### TASK TO COMPLETE
Search the material below for the word "русского" and copy every line in which it occurs.

### AVAILABLE DATA
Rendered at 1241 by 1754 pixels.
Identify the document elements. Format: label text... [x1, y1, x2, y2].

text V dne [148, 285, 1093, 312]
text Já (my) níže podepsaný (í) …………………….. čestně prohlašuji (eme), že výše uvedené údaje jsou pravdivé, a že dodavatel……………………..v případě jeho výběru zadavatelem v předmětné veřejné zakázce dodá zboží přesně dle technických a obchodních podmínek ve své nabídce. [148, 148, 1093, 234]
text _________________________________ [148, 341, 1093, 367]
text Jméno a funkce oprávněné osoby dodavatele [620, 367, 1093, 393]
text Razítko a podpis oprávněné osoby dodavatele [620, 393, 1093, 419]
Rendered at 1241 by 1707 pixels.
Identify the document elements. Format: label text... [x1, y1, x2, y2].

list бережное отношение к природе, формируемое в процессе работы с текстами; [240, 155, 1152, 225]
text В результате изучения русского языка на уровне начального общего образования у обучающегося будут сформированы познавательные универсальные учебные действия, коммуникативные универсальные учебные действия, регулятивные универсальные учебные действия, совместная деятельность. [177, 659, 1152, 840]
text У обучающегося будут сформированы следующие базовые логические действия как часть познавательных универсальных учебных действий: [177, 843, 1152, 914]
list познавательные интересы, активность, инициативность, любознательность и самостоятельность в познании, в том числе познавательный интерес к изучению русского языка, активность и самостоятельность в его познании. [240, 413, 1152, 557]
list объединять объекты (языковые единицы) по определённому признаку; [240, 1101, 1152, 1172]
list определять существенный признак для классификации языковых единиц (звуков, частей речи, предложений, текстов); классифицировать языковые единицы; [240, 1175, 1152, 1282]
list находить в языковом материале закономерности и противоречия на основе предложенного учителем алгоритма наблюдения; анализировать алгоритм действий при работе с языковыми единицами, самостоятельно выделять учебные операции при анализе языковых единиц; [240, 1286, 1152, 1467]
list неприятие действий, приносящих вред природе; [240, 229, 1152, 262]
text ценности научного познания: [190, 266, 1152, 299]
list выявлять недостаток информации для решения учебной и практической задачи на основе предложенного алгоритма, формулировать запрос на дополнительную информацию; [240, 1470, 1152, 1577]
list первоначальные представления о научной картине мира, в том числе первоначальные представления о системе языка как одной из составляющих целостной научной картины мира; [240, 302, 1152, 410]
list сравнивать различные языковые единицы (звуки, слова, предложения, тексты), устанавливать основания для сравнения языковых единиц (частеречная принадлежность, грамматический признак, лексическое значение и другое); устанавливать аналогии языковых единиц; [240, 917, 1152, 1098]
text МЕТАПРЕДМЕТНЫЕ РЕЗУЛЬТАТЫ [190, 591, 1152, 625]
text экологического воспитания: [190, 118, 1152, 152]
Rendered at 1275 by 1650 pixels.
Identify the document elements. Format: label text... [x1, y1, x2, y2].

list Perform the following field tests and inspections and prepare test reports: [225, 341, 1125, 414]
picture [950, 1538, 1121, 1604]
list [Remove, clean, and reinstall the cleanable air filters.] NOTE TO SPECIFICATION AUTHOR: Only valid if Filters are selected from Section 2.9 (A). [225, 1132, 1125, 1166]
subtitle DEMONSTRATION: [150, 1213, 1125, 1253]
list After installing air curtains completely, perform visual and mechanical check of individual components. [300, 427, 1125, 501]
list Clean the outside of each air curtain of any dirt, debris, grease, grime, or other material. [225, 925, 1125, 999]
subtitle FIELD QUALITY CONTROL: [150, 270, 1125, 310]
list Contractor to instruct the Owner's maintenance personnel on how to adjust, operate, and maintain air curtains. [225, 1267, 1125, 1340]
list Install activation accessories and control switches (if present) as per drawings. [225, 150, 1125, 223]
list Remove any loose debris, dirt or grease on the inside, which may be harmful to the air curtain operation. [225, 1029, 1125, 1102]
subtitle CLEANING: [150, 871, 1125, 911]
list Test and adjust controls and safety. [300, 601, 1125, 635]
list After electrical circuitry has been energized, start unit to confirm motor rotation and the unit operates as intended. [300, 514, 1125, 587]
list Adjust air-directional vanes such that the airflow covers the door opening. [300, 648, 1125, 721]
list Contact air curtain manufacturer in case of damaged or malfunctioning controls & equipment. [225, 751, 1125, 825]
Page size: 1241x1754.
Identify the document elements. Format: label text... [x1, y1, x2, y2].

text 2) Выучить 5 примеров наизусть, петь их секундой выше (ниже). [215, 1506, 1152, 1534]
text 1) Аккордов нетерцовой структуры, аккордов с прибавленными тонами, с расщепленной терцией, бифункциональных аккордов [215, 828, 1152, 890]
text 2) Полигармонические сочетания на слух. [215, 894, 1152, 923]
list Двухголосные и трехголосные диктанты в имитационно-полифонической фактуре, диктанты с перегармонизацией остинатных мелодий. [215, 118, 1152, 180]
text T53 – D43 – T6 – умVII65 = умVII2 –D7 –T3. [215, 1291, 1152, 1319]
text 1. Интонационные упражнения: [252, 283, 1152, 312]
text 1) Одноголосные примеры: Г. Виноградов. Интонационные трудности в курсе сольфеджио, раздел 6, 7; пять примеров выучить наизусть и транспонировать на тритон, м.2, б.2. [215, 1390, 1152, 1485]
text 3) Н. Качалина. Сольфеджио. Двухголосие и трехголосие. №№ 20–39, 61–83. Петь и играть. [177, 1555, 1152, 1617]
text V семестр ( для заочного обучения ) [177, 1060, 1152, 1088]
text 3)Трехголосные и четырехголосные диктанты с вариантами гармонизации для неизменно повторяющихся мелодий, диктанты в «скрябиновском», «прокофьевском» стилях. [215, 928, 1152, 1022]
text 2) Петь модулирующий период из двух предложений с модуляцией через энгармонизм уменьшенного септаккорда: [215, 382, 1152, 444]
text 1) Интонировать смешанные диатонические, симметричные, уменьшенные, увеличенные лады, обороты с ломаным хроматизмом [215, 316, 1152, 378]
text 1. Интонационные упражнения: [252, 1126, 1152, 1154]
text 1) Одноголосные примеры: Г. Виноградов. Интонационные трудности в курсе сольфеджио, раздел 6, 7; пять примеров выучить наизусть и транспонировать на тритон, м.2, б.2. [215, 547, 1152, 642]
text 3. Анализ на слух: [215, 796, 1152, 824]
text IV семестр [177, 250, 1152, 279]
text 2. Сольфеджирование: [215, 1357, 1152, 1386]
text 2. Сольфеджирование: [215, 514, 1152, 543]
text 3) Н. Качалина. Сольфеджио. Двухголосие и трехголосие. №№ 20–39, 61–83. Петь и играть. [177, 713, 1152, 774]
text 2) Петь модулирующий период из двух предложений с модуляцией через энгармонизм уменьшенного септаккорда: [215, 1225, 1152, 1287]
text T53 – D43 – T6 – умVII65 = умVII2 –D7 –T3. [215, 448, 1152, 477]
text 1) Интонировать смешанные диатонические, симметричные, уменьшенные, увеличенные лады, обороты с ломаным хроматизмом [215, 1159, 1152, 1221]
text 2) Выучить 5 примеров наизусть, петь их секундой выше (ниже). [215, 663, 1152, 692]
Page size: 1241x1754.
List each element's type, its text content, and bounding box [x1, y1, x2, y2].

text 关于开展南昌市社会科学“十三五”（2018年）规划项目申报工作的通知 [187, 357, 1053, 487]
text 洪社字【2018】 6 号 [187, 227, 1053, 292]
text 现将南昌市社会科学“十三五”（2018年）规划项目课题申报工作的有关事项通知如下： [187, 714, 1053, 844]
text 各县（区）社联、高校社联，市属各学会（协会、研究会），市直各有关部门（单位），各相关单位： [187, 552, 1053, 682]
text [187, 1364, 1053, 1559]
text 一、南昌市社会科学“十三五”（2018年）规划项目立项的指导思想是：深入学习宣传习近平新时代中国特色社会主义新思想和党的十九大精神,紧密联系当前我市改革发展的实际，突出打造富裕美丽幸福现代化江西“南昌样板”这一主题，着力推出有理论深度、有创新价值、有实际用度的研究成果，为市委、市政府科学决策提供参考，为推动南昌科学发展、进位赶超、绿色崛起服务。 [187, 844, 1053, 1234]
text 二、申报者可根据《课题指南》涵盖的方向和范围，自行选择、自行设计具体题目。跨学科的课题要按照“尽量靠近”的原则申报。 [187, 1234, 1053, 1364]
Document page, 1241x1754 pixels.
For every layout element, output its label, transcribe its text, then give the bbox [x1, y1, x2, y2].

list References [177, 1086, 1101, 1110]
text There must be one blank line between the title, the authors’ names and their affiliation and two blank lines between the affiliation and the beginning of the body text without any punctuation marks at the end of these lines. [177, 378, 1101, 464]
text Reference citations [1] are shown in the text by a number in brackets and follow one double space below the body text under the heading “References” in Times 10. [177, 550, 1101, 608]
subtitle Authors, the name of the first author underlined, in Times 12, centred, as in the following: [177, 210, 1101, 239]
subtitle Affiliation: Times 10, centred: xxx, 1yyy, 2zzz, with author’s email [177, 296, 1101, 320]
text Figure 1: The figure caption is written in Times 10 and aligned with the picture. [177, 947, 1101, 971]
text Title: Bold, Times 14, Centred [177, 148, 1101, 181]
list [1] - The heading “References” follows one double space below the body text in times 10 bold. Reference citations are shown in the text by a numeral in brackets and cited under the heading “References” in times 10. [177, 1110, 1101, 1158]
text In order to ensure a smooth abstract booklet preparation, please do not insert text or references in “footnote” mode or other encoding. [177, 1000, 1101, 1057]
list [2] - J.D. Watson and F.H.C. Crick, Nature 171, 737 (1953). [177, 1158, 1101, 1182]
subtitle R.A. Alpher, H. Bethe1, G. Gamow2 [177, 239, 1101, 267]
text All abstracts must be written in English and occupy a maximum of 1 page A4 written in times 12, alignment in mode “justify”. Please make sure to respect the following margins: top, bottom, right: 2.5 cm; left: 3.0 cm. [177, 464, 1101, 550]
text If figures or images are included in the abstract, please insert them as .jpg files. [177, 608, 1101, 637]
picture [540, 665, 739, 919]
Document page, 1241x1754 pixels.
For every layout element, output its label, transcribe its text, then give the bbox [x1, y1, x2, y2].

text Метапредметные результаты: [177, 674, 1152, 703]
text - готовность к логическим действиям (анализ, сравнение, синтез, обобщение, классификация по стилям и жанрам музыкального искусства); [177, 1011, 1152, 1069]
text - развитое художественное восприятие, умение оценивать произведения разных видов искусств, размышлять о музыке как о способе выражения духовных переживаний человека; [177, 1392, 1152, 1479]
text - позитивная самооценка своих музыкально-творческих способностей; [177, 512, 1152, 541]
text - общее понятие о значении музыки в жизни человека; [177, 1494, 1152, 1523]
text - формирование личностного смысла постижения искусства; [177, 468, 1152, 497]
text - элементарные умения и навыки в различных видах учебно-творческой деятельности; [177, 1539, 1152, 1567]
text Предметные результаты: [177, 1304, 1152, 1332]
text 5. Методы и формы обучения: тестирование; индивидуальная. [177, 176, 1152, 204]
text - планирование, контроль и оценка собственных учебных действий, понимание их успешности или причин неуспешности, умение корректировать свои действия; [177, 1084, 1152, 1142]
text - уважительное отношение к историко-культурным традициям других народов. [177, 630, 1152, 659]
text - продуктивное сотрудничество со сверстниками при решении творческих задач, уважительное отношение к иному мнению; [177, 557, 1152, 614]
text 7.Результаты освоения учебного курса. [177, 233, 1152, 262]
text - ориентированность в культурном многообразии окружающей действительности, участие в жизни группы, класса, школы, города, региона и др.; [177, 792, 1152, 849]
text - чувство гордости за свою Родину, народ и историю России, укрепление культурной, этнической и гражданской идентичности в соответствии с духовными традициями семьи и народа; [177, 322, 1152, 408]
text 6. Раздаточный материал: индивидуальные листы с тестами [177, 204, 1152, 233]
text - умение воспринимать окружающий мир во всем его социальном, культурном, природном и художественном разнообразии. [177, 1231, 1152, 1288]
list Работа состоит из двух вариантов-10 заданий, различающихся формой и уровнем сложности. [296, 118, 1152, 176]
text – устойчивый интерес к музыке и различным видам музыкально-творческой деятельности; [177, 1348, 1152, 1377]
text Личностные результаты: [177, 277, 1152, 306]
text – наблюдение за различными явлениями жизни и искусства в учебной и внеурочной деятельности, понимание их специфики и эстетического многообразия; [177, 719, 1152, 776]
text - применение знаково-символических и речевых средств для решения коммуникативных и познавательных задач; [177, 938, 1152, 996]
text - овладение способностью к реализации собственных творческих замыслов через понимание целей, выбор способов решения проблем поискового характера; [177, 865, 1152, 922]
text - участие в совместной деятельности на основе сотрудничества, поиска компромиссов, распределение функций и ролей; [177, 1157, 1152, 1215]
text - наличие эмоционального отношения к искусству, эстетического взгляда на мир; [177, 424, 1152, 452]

### RESULT
text В результате изучения русского языка на уровне начального общего образования у обучающегося будут сформированы познавательные универсальные учебные действия, коммуникативные универсальные учебные действия, регулятивные универсальные учебные действия, совместная деятельность. [177, 659, 1152, 840]
list познавательные интересы, активность, инициативность, любознательность и самостоятельность в познании, в том числе познавательный интерес к изучению русского языка, активность и самостоятельность в его познании. [240, 413, 1152, 557]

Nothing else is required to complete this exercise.